--- Begin Records for the task ---

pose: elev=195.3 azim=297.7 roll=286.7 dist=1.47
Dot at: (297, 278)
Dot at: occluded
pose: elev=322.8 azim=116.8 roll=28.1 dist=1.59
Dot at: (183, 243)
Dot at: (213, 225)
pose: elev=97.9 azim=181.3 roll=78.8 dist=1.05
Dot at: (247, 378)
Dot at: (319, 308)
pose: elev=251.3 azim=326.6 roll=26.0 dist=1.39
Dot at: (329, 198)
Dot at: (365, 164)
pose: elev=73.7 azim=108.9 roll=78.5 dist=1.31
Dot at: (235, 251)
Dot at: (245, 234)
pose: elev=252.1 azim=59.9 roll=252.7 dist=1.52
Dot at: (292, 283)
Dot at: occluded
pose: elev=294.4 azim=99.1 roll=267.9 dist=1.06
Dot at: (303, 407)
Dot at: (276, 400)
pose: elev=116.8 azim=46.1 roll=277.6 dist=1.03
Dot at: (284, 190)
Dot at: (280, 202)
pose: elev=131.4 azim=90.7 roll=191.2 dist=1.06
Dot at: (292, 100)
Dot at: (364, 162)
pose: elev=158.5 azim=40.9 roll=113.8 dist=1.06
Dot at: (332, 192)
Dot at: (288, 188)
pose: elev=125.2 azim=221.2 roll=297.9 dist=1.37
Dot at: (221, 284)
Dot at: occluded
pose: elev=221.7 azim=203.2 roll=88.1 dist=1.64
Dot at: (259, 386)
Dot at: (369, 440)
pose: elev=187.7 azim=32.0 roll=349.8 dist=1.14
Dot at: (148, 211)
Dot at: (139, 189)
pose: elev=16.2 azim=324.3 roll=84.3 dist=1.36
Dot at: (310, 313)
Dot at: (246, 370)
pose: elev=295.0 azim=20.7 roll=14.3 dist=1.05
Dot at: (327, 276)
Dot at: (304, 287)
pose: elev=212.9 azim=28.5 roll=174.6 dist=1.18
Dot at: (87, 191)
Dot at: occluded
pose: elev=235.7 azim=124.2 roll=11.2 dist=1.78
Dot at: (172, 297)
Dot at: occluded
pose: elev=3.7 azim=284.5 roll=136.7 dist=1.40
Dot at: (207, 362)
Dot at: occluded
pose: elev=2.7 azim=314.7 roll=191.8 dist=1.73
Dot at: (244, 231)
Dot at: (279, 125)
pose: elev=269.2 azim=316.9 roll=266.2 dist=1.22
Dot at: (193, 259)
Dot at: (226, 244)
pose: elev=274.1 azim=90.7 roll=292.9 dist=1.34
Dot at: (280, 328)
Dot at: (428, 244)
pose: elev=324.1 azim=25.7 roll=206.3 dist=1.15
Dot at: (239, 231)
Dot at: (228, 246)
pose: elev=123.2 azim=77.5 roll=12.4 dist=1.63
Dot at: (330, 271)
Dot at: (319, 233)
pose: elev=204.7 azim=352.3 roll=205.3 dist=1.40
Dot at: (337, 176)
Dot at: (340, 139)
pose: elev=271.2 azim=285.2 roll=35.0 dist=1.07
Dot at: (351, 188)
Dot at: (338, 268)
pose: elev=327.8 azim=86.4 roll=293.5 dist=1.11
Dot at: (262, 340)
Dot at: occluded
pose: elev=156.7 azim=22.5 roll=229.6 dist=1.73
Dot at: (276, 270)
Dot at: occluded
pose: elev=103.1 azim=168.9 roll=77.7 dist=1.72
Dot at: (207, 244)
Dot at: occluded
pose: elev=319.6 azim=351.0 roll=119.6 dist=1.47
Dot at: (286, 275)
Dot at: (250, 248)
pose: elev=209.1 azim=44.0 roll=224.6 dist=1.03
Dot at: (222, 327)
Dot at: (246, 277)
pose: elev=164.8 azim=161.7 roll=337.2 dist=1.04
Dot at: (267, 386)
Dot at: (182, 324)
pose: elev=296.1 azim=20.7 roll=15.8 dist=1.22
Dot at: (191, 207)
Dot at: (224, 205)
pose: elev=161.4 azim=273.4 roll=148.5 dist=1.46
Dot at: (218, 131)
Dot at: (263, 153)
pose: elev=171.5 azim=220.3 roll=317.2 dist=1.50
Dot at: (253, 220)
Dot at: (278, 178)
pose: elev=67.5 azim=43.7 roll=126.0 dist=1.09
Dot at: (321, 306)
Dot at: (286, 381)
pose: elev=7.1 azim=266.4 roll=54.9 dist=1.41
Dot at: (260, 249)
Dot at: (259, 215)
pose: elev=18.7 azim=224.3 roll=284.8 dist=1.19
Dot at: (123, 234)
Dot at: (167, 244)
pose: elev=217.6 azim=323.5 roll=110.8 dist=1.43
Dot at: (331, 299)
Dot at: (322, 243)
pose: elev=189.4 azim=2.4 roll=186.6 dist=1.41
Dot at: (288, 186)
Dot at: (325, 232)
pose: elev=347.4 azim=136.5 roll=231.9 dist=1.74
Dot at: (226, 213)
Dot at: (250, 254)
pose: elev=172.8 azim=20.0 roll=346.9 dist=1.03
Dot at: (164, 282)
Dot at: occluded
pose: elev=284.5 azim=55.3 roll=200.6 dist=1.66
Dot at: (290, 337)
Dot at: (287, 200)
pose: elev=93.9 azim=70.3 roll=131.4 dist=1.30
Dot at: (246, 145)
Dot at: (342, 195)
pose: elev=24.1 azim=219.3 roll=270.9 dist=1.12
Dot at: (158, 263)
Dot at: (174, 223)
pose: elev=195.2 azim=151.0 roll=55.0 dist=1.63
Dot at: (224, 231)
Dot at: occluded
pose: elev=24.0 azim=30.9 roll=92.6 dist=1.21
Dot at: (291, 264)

--- End Records for the task ---

- [What you need to do] Reproduce the lines of the material from the one holding "pose: elev=171.5 azim=220.3" through the one holding "Dot at: (250, 254)", both included.

- [Task answer]
pose: elev=171.5 azim=220.3 roll=317.2 dist=1.50
Dot at: (253, 220)
Dot at: (278, 178)
pose: elev=67.5 azim=43.7 roll=126.0 dist=1.09
Dot at: (321, 306)
Dot at: (286, 381)
pose: elev=7.1 azim=266.4 roll=54.9 dist=1.41
Dot at: (260, 249)
Dot at: (259, 215)
pose: elev=18.7 azim=224.3 roll=284.8 dist=1.19
Dot at: (123, 234)
Dot at: (167, 244)
pose: elev=217.6 azim=323.5 roll=110.8 dist=1.43
Dot at: (331, 299)
Dot at: (322, 243)
pose: elev=189.4 azim=2.4 roll=186.6 dist=1.41
Dot at: (288, 186)
Dot at: (325, 232)
pose: elev=347.4 azim=136.5 roll=231.9 dist=1.74
Dot at: (226, 213)
Dot at: (250, 254)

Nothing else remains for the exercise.